Para terminar un artículo que excede en extensión e intención a la paciencia que normalmente espero de los lectores, quiero aclarar que desconfiar de las fantasías ideológicas no equivale a declararse vencido. ‘A contrario’, vivir en la fantasía es un signo de debilidad. Si el Primero de Octubre el independentismo ganó en las urnas, o más exactamente, ganó las urnas, el 27 aceptó la derrota. Rechazar la servidumbre de una autonomía concedida provisionalmente y regulada por el dueño requiere llevar la dialéctica a una confrontación extrema que no implique el choque físico, pues en este ámbito las cartas hace ya tiempo que están echadas.

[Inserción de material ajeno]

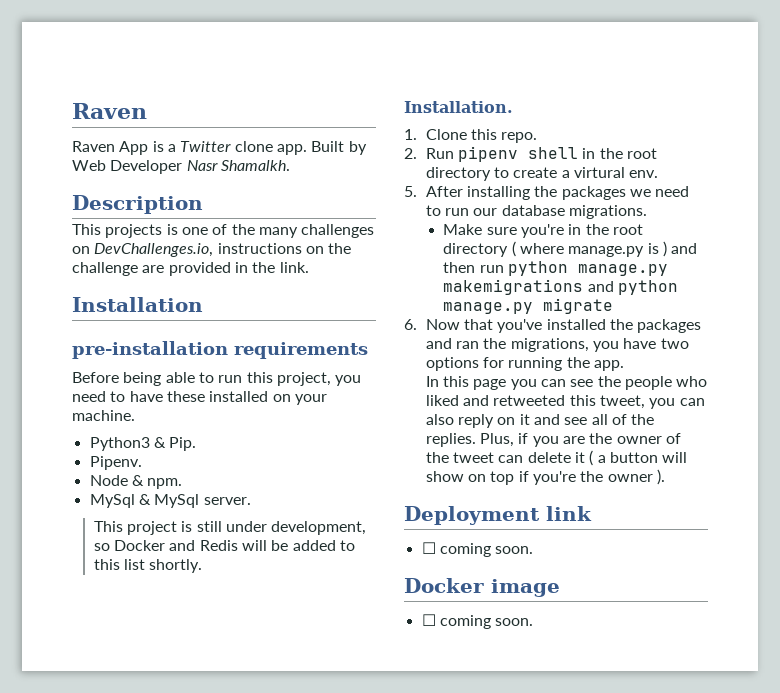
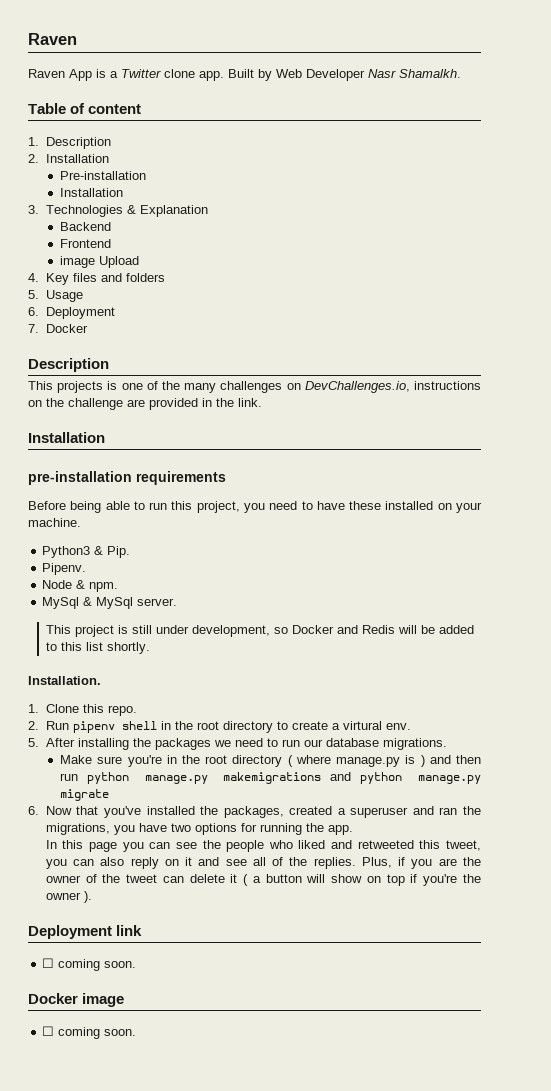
(290, 165) none -> [28,103,142,114] [28,137,111,149] [28,154,109,163] [60,171,147,180] [60,188,124,197] [28,205,208,217] [60,222,112,231] [60,239,112,248] [60,256,140,268] [28,273,165,285] [28,290,83,302] [28,307,115,319] [28,324,88,333] // Table of content // 1. Description // 2. Installation // Pre-installation // Installation // 3. Technologies & Explanation // Backend // Frontend // image Upload // 4. Key files and folders // 5. Usage // 6. Deployment // 7. Docker
[637,319,702,333] packages -> [223,806,409,818] packages, created a superuser

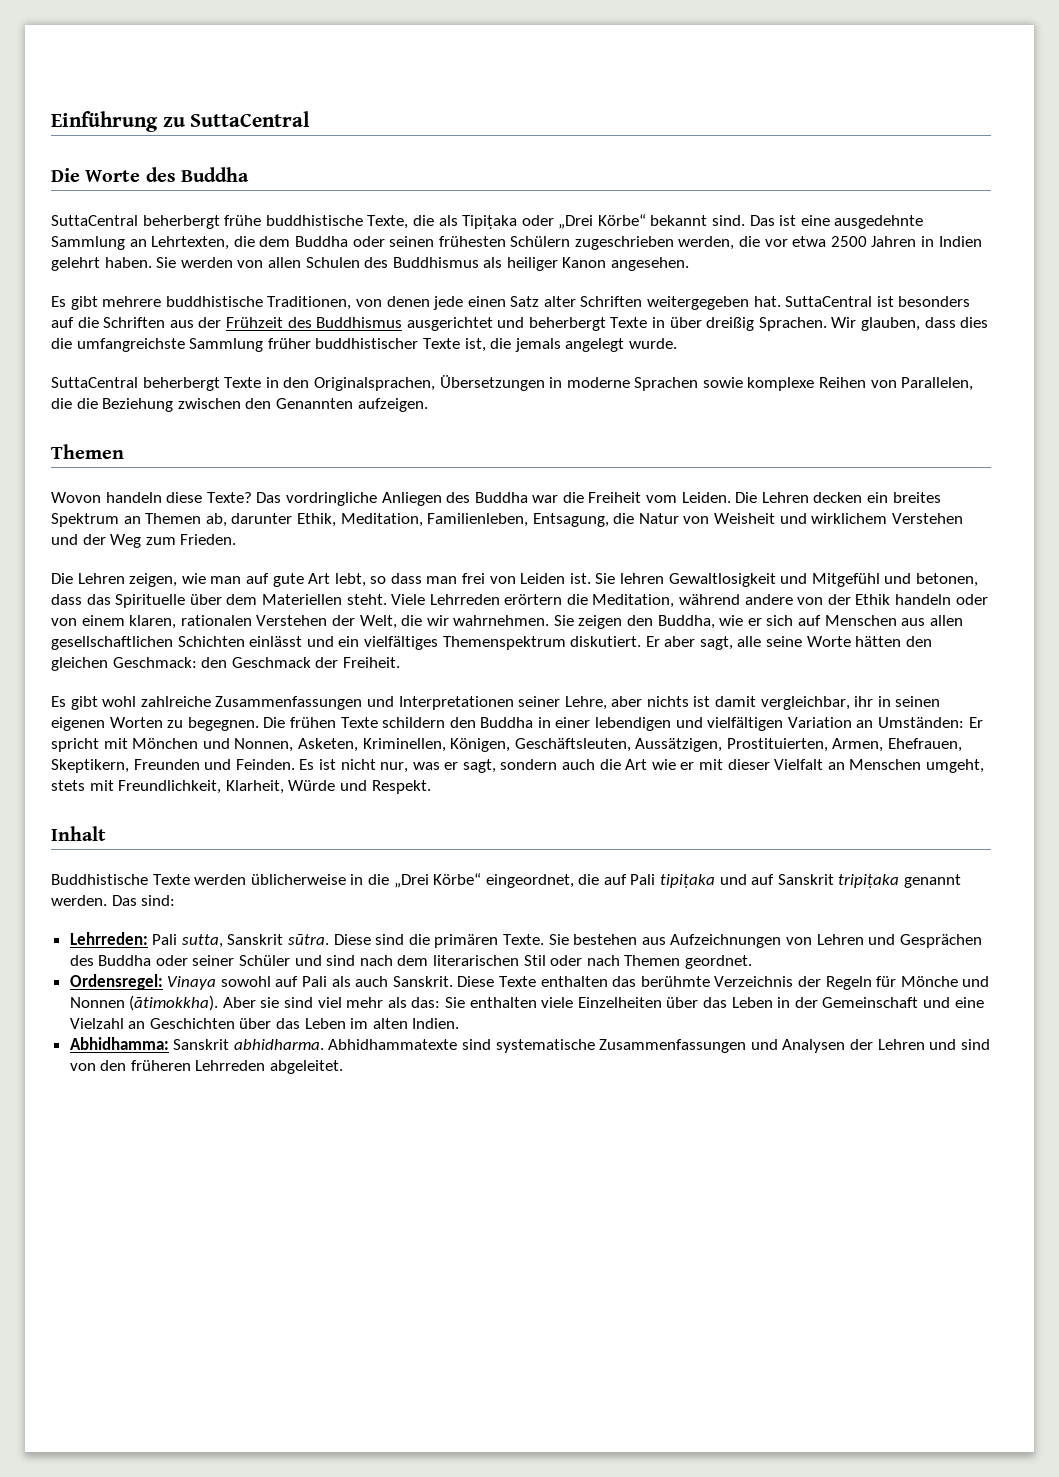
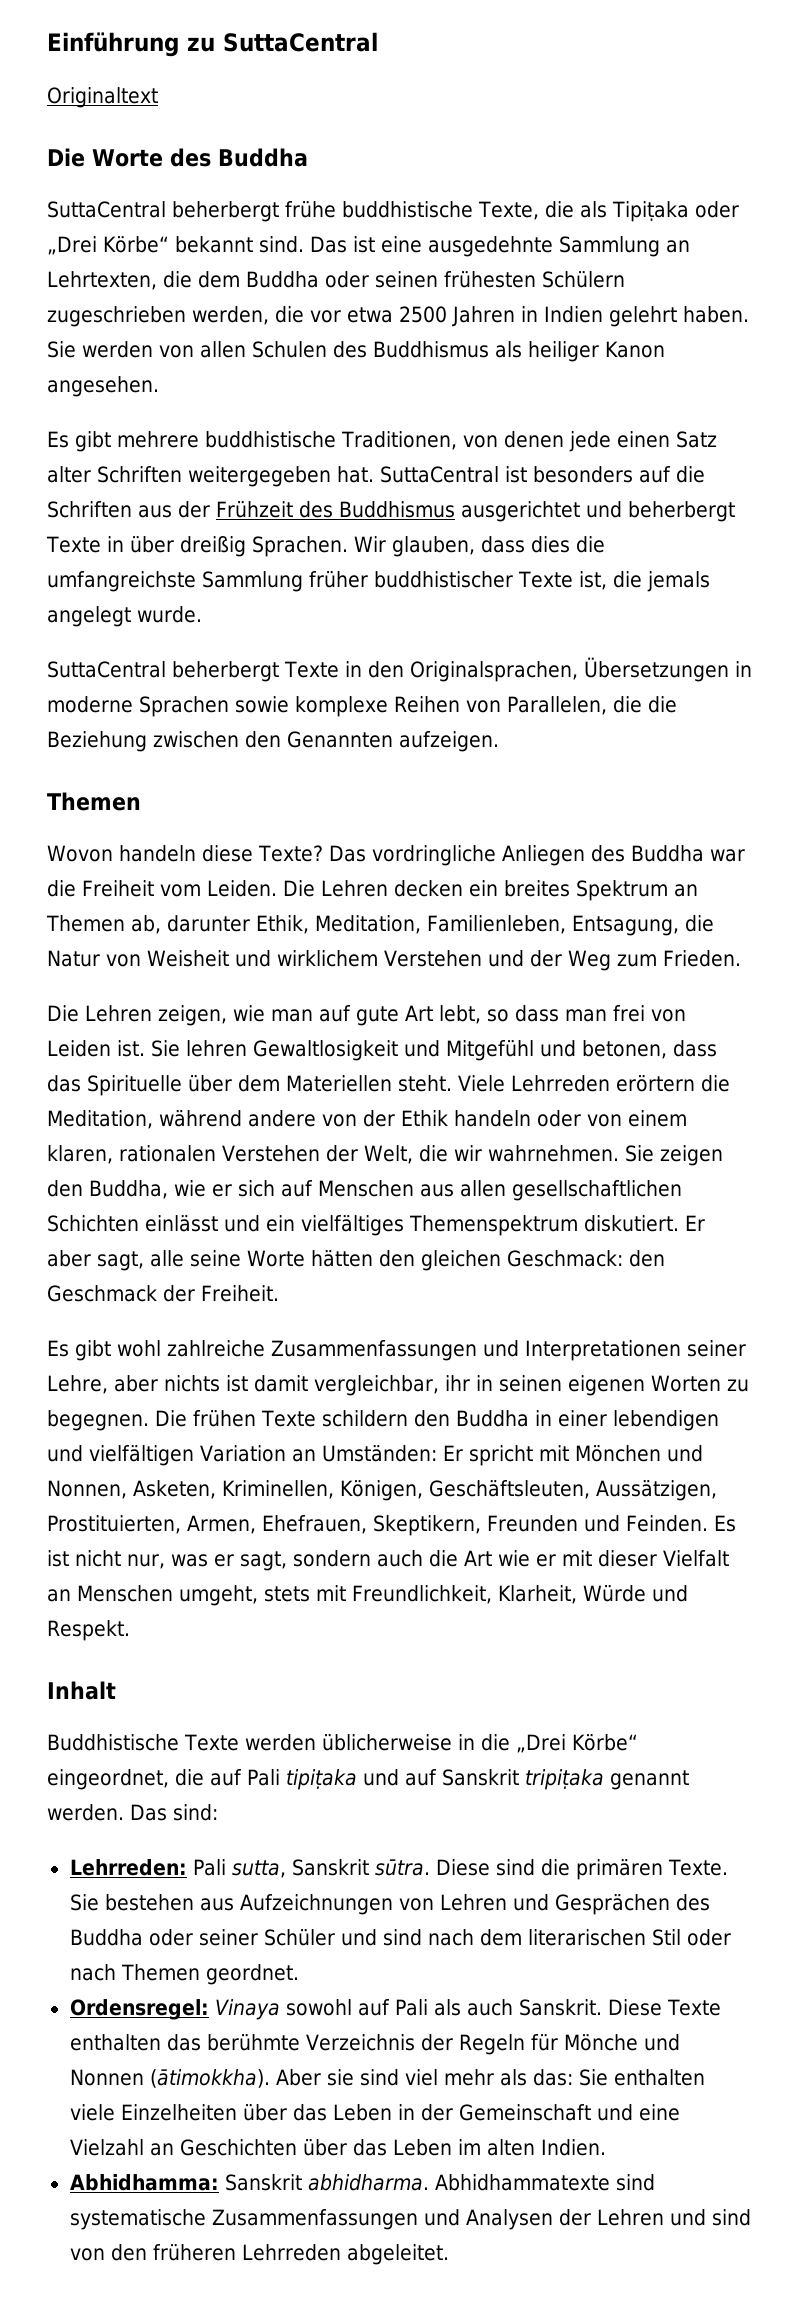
(311, 119) none -> [47,87,158,108] // Originaltext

Sin embargo, la dialéctica en la que nos encontramos no es menos mortal, ya que si los catalanes nos jugamos la extinción, los españoles se juegan la hegemonía en un Estado definitivamente homogeneizado.

La nuestra debe ser una dialéctica gradual, en la que al desmembramiento de la sociedad catalana se contraponga el entorpecimiento y disfunción del Estado. Si queda inviable, el Estado se convertirá en ilegítimo, cada vez menos respetado dentro y fuera de las fronteras. Un Estado en crisis es un Estado despiadado. El independentismo haría bien en calcular si puede soportar una reacción de esa envergadura. Si usted no tiene voluntad de ir hasta el final, es lógico que procure desunirse, porque la desunión es la excusa de la impotencia. Aparte del presidente exiliado, atrapado por un destino del que no puede escabullirse, ningún político tiene vocación de martirio, como no la tienen quienes primero lo empujaron y luego le han abandonado. Mientras esperamos la candidatura de Dios Nuestro Señor, si las hay comprometidas a denunciar el Estado iliberal en su conjunto y obstaculizar la máquina represiva hasta donde sea posible (y la política es posibilismo), habrá que reforzarlas. Puede parecer una acción modesta, casi inapreciable y en todo caso demasiado parsimoniosa, pero al fin y al cabo la lucha franca afianza la solidaridad. Y ésta es la única prueba para el mundo y para los catalanes de la existencia de una comunidad real, un GOI (1) concreto con vínculos perceptibles como la lengua, las tradiciones y las costumbres que funcionan como normas de conducta, con una literatura, una música y, por supuesto, una política diferenciada que se hace notar en las instituciones.